Task objective » Search the entries below for "background". Report each line where it occurs.

*-*-*

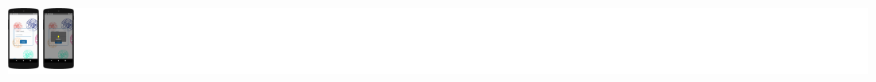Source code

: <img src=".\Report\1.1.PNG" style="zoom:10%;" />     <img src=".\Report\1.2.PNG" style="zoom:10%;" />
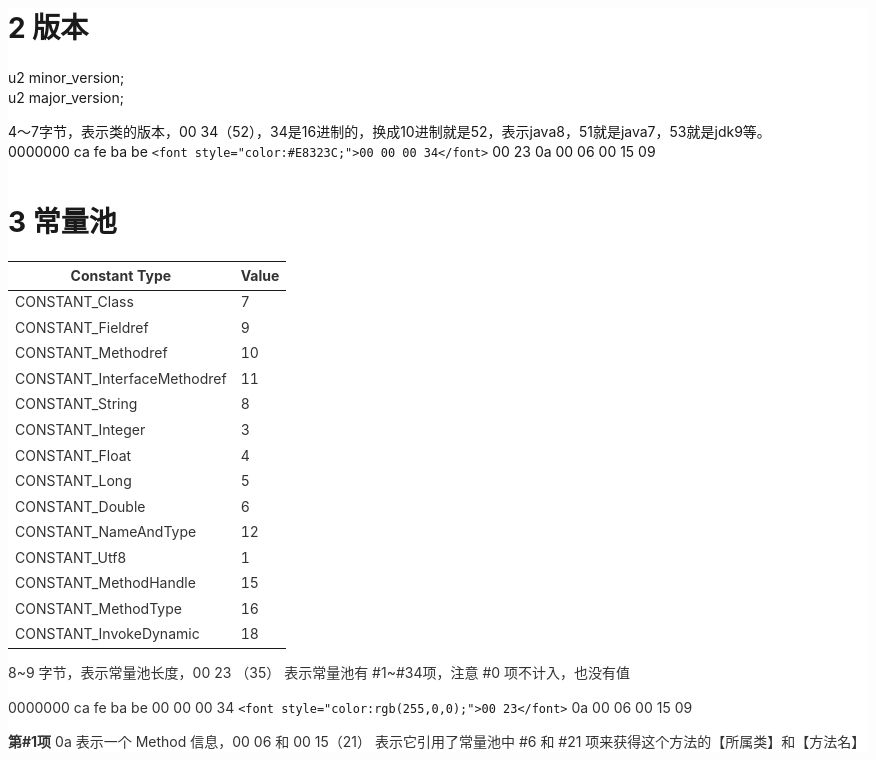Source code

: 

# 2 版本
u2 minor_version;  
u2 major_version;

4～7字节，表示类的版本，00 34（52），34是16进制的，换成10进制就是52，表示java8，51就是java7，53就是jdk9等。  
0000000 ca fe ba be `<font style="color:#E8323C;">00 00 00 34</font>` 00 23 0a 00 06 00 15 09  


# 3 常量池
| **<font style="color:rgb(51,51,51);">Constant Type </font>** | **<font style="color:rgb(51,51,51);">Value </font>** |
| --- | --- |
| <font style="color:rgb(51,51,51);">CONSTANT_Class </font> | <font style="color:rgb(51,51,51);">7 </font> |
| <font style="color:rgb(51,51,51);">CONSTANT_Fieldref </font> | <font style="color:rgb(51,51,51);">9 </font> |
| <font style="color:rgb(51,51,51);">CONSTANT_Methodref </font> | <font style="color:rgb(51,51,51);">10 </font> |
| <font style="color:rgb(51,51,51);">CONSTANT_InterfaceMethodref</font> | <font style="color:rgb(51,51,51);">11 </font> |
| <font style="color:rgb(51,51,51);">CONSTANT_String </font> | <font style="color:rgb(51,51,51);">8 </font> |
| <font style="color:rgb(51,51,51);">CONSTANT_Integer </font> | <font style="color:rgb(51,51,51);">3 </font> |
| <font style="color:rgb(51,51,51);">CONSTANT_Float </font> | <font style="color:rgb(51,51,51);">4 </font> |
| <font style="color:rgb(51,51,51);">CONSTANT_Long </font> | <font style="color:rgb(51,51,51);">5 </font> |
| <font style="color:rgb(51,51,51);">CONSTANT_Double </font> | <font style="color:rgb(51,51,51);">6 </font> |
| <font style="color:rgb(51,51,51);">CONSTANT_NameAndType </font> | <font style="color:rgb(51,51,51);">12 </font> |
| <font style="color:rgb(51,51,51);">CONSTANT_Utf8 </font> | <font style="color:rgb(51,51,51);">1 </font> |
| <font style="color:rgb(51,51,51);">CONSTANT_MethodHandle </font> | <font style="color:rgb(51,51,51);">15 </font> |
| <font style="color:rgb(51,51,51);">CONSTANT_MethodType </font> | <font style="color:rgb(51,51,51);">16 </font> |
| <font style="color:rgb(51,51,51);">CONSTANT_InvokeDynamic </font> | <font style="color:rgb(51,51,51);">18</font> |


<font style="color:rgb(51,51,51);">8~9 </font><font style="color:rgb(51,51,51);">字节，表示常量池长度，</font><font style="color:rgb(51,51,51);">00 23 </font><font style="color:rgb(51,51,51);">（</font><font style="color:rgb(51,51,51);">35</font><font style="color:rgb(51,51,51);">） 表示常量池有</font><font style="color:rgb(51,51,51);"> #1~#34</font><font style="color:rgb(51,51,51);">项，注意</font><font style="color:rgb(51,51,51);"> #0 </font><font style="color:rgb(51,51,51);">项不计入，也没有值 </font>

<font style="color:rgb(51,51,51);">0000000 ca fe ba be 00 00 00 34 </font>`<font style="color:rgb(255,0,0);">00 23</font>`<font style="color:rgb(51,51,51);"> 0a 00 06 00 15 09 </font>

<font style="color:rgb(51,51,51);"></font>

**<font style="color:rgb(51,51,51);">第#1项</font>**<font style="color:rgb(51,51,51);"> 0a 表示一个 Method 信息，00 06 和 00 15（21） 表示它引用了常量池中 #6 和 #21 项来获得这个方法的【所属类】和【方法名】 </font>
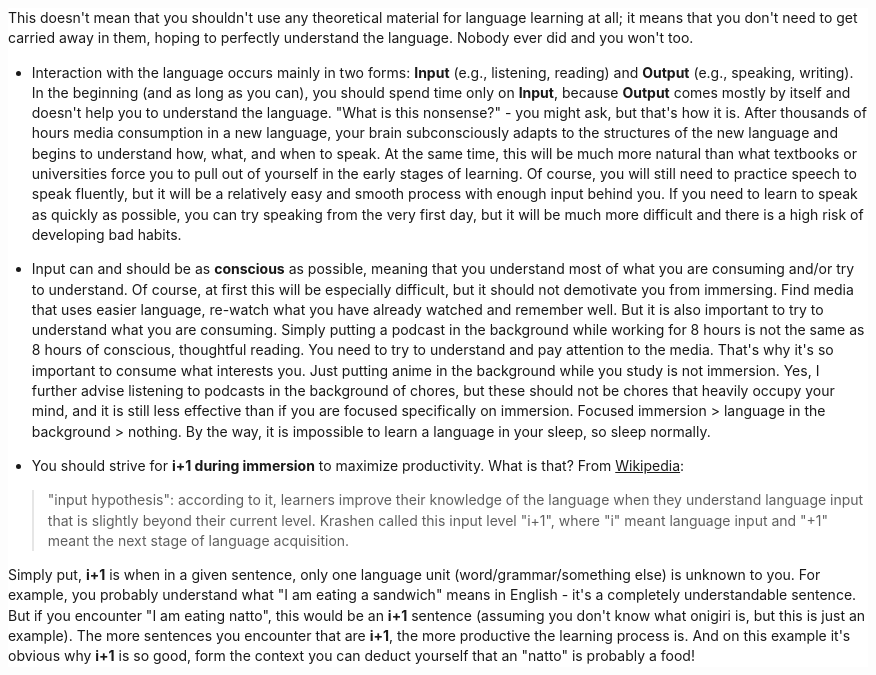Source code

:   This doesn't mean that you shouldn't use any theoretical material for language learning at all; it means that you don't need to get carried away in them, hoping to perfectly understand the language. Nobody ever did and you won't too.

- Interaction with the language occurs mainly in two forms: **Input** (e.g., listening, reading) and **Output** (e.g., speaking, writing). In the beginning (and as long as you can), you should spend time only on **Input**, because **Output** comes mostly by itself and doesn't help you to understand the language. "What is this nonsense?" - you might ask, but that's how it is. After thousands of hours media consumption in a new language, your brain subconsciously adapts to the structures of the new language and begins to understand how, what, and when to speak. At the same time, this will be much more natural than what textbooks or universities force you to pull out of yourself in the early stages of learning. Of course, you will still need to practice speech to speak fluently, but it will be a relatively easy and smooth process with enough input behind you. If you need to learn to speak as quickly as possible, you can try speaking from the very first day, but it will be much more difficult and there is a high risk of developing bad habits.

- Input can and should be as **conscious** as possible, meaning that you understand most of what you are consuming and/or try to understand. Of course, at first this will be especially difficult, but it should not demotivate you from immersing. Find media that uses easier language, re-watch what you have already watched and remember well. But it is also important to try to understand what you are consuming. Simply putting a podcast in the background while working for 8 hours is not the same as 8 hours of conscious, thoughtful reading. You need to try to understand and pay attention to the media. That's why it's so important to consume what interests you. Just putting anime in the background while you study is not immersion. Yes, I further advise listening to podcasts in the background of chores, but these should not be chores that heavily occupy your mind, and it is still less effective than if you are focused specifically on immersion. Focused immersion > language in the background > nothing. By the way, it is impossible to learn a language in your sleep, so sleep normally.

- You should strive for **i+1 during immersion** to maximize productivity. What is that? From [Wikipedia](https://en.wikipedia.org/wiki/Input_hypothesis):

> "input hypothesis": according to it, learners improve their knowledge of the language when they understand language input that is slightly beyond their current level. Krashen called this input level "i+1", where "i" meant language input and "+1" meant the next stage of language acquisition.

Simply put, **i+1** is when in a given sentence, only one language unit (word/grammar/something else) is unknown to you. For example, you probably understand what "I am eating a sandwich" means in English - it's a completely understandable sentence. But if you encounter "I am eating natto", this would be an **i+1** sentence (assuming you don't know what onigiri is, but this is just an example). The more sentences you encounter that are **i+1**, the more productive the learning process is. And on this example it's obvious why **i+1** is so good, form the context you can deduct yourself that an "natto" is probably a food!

*-*-*

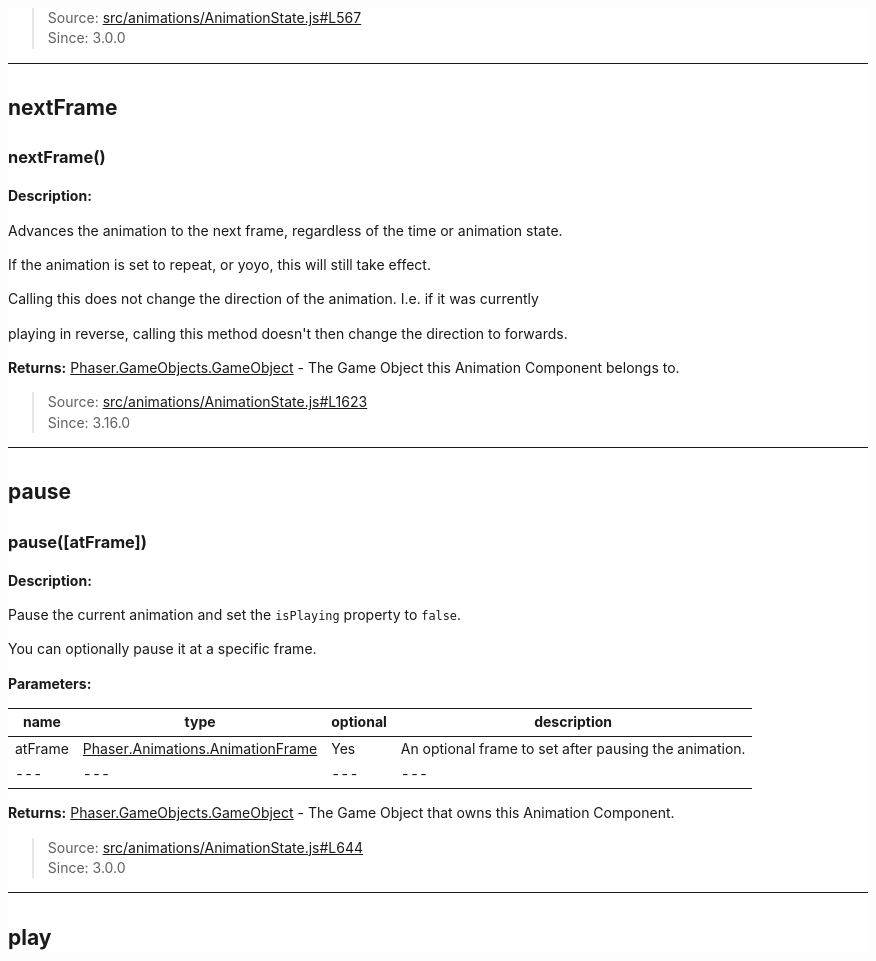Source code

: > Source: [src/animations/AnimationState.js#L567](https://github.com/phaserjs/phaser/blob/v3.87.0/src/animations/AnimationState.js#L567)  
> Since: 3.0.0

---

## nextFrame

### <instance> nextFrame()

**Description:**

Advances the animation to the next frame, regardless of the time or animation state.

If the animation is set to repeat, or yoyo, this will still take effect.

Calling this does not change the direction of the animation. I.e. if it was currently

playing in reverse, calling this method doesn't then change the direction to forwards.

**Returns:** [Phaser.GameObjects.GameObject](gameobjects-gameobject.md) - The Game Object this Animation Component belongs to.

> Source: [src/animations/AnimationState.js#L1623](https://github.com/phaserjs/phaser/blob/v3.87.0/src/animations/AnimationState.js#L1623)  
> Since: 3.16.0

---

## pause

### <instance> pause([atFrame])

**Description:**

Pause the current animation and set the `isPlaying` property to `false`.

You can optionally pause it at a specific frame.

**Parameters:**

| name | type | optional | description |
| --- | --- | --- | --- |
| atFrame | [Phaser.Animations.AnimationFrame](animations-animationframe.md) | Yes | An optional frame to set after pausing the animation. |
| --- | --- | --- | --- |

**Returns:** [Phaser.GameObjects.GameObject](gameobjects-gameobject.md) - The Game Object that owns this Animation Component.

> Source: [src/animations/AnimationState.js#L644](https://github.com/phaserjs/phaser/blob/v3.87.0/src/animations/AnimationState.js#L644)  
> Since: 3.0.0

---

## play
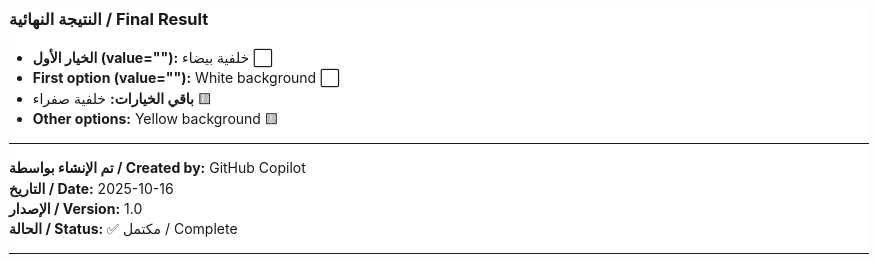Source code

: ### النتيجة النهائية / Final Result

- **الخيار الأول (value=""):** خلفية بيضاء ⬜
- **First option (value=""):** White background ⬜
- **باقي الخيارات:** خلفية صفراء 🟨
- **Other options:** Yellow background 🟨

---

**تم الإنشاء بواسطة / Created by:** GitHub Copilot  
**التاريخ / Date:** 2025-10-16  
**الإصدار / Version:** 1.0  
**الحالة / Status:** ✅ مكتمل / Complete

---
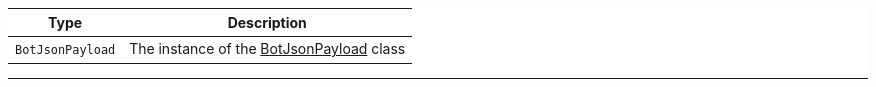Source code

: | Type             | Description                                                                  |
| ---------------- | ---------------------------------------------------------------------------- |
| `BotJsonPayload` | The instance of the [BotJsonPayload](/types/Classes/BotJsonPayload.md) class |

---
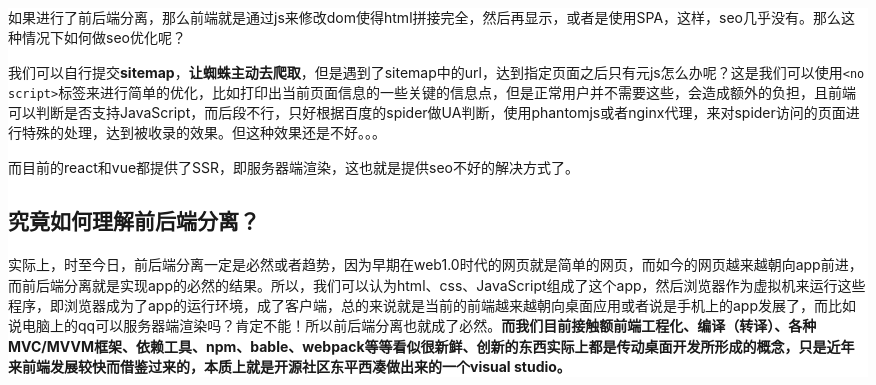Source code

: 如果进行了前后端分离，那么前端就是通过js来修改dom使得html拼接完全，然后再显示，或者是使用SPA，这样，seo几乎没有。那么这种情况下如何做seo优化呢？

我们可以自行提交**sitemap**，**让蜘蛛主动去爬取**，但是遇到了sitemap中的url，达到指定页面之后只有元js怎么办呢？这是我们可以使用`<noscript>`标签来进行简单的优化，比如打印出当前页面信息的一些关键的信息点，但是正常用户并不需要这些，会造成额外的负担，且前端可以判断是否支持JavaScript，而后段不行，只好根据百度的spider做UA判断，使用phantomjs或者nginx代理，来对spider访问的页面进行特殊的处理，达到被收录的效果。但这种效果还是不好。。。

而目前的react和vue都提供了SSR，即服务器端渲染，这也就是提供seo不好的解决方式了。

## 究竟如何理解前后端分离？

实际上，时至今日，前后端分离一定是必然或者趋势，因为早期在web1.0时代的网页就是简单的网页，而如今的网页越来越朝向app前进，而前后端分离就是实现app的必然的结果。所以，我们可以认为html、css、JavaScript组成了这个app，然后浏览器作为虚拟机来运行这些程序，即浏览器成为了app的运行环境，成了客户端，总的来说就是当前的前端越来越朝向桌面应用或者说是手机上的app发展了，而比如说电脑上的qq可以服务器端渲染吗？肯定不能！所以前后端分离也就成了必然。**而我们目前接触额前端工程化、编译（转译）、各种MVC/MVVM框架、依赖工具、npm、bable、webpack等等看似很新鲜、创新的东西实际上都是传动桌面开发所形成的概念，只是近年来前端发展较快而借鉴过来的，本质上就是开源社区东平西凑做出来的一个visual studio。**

*-*-*

Completed exercise »
- Input can and should be as **conscious** as possible, meaning that you understand most of what you are consuming and/or try to understand. Of course, at first this will be especially difficult, but it should not demotivate you from immersing. Find media that uses easier language, re-watch what you have already watched and remember well. But it is also important to try to understand what you are consuming. Simply putting a podcast in the background while working for 8 hours is not the same as 8 hours of conscious, thoughtful reading. You need to try to understand and pay attention to the media. That's why it's so important to consume what interests you. Just putting anime in the background while you study is not immersion. Yes, I further advise listening to podcasts in the background of chores, but these should not be chores that heavily occupy your mind, and it is still less effective than if you are focused specifically on immersion. Focused immersion > language in the background > nothing. By the way, it is impossible to learn a language in your sleep, so sleep normally.
- **First option (value=""):** White background ⬜
- **Other options:** Yellow background 🟨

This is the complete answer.